◆ Extracted text ◆
In this series, we ask researchers how they experience 'failure' and 'success' within their research practices - whereby 'practices' can range from the research proposal and funding to experimental constraints and publication. How does failure arise in these different aspects? And how do researchers in different fields and career stages deal with failure?

This time, we spoke to Daniël Lakens, Associate Professor in the Human-Technology Interaction (HTI) group at Eindhoven University of Technology (TU/e). As a metascientist, Lakens' work consists of 'developing methods for critically reviewing and optimally structuring studies.' We talked with him about the reproduction crisis in psychology, and how practices, experimental methods, statistical approaches and funding affect the way errors are framed and published.

As I set the recorder to rec, I told Daniël: 'You don’t have to talk very loudly, the recorder is pretty good.' He responded, 'Alright, I’ll try.' We chuckled. More than the volume of his voice, Daniël’s words are loud and travel far because of his reflections on the status of science and the ethics of researchers may be poignant to some listeners. We hope this interview gives you something to reflect on.

What is metascience? How did it originate?

Metascience has been done for a long time, known as epistemology. However, metascience as we know it became very popular in psychology ten years ago. To help you understand, let me briefly explain what has happened in the field since then.

First, in psychology there was always an understanding that not everything was perfect but we didn’t really know how bad it really was, and it was easy to just to tell each other, ‘yeah, things are not perfect, but how bad can it be?’ It was extremely common, especially as PhD students, that we would tell each other, ‘we are flexibly analysing the data.’ It was a very convenient thing to say because you didn’t really have to think about how bad it actually was. At the same time, I remember my supervisor once told me, ‘yeah, this finding is not really reliable. We know this. We should have an independent committee that replicates this sort of finding, so that it becomes widely known in the literature.’ But nothing much was going on. That was sort of the state of the field.

◆ Data section ◆
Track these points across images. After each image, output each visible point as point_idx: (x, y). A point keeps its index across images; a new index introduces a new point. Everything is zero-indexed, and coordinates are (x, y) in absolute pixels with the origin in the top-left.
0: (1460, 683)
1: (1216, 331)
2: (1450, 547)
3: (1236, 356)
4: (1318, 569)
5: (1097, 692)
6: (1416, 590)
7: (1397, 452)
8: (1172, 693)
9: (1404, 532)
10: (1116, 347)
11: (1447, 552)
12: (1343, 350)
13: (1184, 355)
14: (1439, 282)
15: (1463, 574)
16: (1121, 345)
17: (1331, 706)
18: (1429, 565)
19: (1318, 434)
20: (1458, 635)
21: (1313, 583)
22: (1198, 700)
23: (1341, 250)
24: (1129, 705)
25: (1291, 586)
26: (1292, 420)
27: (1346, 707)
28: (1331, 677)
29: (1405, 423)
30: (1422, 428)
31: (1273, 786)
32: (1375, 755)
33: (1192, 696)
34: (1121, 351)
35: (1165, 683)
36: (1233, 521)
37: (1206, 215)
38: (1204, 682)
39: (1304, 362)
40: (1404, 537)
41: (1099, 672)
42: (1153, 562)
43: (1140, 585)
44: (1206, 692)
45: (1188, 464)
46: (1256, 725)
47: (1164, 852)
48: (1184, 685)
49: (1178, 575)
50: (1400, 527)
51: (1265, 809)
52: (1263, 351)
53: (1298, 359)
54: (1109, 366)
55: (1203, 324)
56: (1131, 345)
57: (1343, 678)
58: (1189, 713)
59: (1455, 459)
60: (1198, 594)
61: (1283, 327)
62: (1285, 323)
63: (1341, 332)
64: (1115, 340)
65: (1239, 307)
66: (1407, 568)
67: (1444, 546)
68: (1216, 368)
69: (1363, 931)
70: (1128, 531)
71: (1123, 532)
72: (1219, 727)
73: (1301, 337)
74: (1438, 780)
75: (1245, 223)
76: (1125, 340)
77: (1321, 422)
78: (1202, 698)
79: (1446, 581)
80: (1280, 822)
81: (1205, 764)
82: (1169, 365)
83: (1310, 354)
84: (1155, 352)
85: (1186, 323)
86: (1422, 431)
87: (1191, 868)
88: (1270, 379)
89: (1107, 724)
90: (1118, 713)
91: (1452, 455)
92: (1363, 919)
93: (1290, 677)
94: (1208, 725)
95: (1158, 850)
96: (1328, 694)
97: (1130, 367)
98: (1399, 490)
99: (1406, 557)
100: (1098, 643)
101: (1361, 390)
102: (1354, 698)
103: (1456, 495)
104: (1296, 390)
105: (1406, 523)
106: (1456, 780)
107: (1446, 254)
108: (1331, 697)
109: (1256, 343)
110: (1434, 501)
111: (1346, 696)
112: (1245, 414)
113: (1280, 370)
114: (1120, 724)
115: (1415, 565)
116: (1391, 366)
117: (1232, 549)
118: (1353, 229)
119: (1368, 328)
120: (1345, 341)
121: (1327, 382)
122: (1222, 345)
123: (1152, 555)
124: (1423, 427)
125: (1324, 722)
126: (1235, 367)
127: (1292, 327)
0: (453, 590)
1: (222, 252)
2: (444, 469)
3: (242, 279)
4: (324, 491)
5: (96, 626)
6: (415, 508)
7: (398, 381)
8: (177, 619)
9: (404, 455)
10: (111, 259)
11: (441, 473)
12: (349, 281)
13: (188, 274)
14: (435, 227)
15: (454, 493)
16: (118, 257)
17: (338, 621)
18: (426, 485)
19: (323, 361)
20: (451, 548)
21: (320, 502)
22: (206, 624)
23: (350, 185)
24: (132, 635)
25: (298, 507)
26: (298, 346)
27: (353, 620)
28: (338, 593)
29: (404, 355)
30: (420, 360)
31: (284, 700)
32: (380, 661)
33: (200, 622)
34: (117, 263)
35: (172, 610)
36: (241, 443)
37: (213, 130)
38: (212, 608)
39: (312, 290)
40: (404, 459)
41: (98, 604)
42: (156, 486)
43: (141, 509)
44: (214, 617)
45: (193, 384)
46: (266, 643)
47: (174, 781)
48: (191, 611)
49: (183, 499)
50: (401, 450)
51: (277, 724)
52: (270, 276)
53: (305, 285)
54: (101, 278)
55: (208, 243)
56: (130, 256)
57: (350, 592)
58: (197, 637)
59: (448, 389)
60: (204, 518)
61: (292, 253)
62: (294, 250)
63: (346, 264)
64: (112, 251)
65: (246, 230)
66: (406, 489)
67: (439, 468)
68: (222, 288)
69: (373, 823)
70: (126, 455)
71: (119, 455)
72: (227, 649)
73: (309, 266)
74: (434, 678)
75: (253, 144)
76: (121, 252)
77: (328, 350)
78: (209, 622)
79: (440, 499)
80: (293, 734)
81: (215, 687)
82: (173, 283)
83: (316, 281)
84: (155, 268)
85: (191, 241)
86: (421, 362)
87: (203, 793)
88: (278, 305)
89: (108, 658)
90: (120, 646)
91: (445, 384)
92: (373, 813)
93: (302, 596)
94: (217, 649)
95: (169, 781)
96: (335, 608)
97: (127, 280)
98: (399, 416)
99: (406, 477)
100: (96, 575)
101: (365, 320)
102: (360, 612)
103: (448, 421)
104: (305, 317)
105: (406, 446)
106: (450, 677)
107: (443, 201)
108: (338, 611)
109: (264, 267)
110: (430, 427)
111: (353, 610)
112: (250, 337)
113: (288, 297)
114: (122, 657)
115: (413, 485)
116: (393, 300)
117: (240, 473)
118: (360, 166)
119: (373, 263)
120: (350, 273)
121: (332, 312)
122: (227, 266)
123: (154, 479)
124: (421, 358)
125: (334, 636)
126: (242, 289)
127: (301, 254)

◆ Tasks to complete ◆
(1) According to the interview on metascience, when did metascience as we know it become very popular in psychology?
(2) Write the next part of the interview on metascience, picking up right after its last sentence.

◆ Task responses ◆
(1) Ten years ago.

(2)
Then in 2010, a paper came out that became really, really well known. This was a paper by Daryl Bem on precognition, the ability of people to predict the future. He did a classical task in psychology, with a variation. In the original task, you are presented with a picture on the left and on the right and press a button saying whether the stimulus is on the right or on the left. He flipped the task temporally, meaning that you had to press the buttons before they appeared, and he counted how often people guessed better than the guessing average. Apparently, most people could tell better than the guessing average. This was a nine-paper study that appeared in 2010 and circulated a lot around 2011. The editor said, ‘I don’t know what to do with this. This looks like any other psych paper that we have. Just because it’s a crazy topic and consists of nine studies, it is super convincing. I should accept this.’

After this, people had two choices: either to say that precognition is real since the evidence was extremely convincing, or that this indicated that there was a problem in the way that we worked. So many people opted for the second, unsurprisingly. From the moment the Bem papers came out, there were many responses of many different kinds, saying things like: statistical analysis is not good, it’s based on p-values and we should report base factors, etc. There were other strategies to understand what happened in Bem's studies. Then, some researchers (Simmons, Simonsohn, and Nelson, 2011) published what became a classic of the field, ‘false-positive psychology.’ First, they reported that they had played the song ‘When I am 64’ by The Beatles, and a control song, to people; they showed that those people listening to ‘When I am 64’ aged. They were older. And you were reading and said, ‘that’s impossible, that’s a nonsense finding.’ The authors said, ‘of course this is a nonsense finding. But this is not all that we did in the study.’ Then they added all the things that they left out, and their selective reporting became apparent: ‘we didn’t just ask this, we also asked this, this, and this. And we not only tested this, but also this, this and this. And if you have flexibility in your testing, then Type I error will inflate up to the point that it is really easy to find significant results.’ This paper made it very clear that the way that we work, and the answer to the question ‘how bad can it be’ was ‘well, it can be really, really bad.’ The important thing was that many people recognised the practices that this article described, and started thinking ‘okay, am I doing things the wrong way?’ People came around to the fact that methods were extremely important.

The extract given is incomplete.